Now, I have to say despite its many, many flaws, I still found myself amused – slightly. The film almost walked the line between campy spoof humor and kick-butt action. The special effects and the art direction were top notch. The cast was good – sometimes very good.

But, the main problem was that the sub-plot of humans in danger and the dialogue writing sucked big time.

Here, the main characters that draw the audience into the theatres are the acid-blooded Aliens and techie-savage Predators. The problem, neither of these characters talk – the most noise either of these makes is a clicking growl or screech.

This means the supporting humans must have interactions and dialogue worthy enough to draw in the audience enough for it to suspend disbelief in what is a pretty unbelievable concept. That just doesn’t happen.

[NOTE: Matters don’t get much better when the plot holes are so big that it’s hard to follow the story because the audience is talking out loud asking valid questions such as, “now why didn’t they just drive away in the tank?”]

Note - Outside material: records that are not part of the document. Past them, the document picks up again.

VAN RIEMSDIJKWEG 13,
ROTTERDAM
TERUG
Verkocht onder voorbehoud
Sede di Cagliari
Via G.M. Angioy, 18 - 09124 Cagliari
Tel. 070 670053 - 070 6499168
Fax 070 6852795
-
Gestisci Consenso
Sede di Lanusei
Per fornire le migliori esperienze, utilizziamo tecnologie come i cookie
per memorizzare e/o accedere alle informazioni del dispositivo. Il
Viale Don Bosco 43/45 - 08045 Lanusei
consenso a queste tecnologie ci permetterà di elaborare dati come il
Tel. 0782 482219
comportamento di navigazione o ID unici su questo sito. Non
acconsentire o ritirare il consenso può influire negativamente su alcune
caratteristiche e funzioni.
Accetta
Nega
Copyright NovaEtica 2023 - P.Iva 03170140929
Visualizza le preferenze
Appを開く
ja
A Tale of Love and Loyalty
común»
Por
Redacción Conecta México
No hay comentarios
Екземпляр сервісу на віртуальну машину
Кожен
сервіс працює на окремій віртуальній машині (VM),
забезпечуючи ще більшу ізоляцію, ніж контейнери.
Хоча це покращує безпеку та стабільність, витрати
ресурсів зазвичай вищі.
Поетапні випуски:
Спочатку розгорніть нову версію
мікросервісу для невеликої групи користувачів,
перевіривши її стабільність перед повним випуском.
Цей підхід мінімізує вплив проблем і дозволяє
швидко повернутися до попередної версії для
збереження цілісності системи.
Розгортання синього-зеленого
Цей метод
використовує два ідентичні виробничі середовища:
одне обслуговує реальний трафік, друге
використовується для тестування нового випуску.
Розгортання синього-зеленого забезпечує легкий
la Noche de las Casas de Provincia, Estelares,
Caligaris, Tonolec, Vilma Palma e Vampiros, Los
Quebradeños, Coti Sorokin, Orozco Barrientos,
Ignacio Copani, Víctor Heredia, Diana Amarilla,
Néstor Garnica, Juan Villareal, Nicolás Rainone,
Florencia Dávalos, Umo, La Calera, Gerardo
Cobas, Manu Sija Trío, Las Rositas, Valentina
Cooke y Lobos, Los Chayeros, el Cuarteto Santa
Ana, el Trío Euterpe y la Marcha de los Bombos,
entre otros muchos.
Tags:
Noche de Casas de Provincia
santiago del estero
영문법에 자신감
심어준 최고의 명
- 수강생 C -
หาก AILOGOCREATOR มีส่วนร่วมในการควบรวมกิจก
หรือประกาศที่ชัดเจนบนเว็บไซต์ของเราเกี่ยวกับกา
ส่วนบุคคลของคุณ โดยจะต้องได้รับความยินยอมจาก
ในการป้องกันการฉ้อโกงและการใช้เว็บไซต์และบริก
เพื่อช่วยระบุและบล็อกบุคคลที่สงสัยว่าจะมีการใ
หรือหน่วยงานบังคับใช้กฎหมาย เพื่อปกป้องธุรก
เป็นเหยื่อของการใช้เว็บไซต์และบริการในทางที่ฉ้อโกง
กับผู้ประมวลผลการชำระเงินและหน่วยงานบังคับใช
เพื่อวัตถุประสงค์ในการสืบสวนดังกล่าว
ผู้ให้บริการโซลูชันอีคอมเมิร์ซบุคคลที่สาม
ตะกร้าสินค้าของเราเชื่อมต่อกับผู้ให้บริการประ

With not-so-witty banter such as, “You’re too stupid to talk, shut up!” and “People are dying; we need guns,” screenwriter Shane Salerno is living up to his track record of writing really bad movies. He’s responsible for two other piles of bad dialogue in 2000’s Shaft remake and 1998’s Armageddon. I seriously wonder how he continues to dupe movie studios into paying him money to write.

It’s a shame.

The Alien franchise is one of the best in science fiction horror history. But now it has devolved to the level of self-aware bad camp. Sad.

Final rating: Horrible. 1 star out of 5.

(It gets the one star instead of zero for three reasons: 1. they avoid the save-the-babies for no apparent reason cliche of most horror films, 2. A laugh-out-loud scene when Daddy is telling his little girl there is no such thing as monsters, and 3. the creators put in little non-subtle but amusing nods to just about every famous horror movie made in the past 50 years.)